Коковцев не стал ругаться. Он говорил спокойно:
– Отчего у вас тут погребальное настроение?
– Сам не знаю, – ответил Прохоров. – Но вдруг кто-то вспомнил вчера за ужином, что «Енисей» – имя недоброй памяти. И в японскую войну «Енисей» нанесло течением на свои же мины, и сейчас вот… что-то будет?
– Стоит ли верить в такую мистику?
– А как не верить, если Цусима была четырнадцатого мая?
– Не понимаю вас, – пожал плечами Коковцев. – Ходынка, как и Цусима, тоже четырнадцатого мая…
По лакированной крышке командирского стола Коковцев отбил пальцами «Бьернеборгский марш», слышанный им у финнов.
– Ладно, – сказал. – А что в кубриках?
– То же самое. Матросы спорят, как лучше спасаться после гибели корабля – хорошо одетым или раздеться догола?
Коковцев не спорил. Переломить подобные настроения можно, пожалуй, только личным присутствием.
Все-таки, когда на мостике стоит адмирал, матросы бывают бодрее.

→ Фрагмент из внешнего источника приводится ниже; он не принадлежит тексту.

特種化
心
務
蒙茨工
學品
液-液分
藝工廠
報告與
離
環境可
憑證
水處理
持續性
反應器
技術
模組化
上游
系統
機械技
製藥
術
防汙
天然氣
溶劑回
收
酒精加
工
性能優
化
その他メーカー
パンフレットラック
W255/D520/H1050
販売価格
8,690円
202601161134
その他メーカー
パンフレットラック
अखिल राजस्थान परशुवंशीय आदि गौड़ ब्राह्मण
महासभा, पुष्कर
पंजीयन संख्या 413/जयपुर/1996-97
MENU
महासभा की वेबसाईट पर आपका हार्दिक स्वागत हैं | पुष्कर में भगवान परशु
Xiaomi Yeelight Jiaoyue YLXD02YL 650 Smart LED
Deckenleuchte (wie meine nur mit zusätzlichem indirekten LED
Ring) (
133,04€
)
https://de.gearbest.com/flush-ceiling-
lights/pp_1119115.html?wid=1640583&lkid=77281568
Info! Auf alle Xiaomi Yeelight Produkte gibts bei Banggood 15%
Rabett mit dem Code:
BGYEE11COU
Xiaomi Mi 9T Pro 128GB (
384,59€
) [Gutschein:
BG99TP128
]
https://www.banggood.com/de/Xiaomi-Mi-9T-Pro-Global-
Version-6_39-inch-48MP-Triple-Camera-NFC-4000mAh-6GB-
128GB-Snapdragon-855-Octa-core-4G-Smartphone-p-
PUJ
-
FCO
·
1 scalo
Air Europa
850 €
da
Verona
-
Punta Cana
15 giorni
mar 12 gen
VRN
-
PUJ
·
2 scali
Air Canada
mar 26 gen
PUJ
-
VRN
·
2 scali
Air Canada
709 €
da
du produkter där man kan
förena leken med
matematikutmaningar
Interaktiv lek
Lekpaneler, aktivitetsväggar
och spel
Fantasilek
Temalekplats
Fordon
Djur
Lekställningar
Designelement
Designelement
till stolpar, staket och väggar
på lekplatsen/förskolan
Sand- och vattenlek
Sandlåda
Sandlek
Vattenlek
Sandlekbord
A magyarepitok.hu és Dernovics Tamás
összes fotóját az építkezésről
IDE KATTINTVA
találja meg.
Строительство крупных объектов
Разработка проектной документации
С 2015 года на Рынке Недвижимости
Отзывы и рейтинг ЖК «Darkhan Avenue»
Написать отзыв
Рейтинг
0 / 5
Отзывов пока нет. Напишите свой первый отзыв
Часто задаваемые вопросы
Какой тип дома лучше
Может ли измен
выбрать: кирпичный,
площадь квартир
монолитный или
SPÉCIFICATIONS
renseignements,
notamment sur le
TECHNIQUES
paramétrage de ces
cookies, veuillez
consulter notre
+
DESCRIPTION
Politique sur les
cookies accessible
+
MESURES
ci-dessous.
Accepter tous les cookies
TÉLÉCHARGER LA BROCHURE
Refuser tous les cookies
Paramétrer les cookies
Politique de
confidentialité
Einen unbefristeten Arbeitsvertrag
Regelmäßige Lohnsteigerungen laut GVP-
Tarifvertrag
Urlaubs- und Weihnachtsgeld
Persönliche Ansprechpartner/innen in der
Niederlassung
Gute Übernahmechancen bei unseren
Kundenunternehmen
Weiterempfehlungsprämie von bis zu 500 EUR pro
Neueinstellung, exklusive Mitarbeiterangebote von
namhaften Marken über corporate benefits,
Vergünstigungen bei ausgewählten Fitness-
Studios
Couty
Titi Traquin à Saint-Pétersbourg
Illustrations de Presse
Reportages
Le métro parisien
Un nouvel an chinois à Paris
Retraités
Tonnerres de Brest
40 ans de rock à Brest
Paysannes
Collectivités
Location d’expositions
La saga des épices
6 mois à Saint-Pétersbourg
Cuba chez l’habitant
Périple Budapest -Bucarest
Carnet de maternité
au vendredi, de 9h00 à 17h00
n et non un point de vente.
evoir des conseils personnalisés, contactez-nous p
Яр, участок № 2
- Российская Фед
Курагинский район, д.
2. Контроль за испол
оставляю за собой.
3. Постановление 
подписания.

– Прошу господ офицеров спуститься в кубрики и рассказать матросам о сути предстоящей операции…
Мины с «Енисея» были заранее сняты и складированы на мониторах. От Ревеля проливами Моонзунда следовало спуститься в Рижский залив, чтобы (на правах легкого крейсера), работая одной артиллерией, разогнать в Ирбенах германцев.
– Где у вас сводки наблюдения с береговых постов?
– В штурманской рубке, у мичмана Вольбека.
– Поднимемся к нему… Прошу, – сказал Коковцев, пропуская на трапе командира минзага впереди себя. Изучив сводки, он хмыкнул. – Обстановка приличная, а наружные посты уже третий день не видят ни одного корабля неприятеля. Причин для тревоги не вижу. Не пора ли нам сразу отдавать швартовы?
– Есть, – повиновался Прохоров…
Коковцев просил поставить для него на мостике лонгшез, в котором и полулежал. Легкий упругий ветер обвевал лицо. Звонок лага мелодично отзванивал каждую шестую часть мили (иначе говоря, каждые пройденные 308 метров). Суропским проливом, между эстляндским берегом и Наргеном, «Енисей» вышел в открытое море, миновав Оденсхольм, где штормы уже развалили на камнях германский крейсер «Магдебург»…
– Сегодня какое число? – спросил вдруг Коковцев.
– Двадцать второе мая, – подсказал Печаткин.
На качке мостик забросало россыпью брызг и пены.
– А вода-то, мичман, еще очень холодная.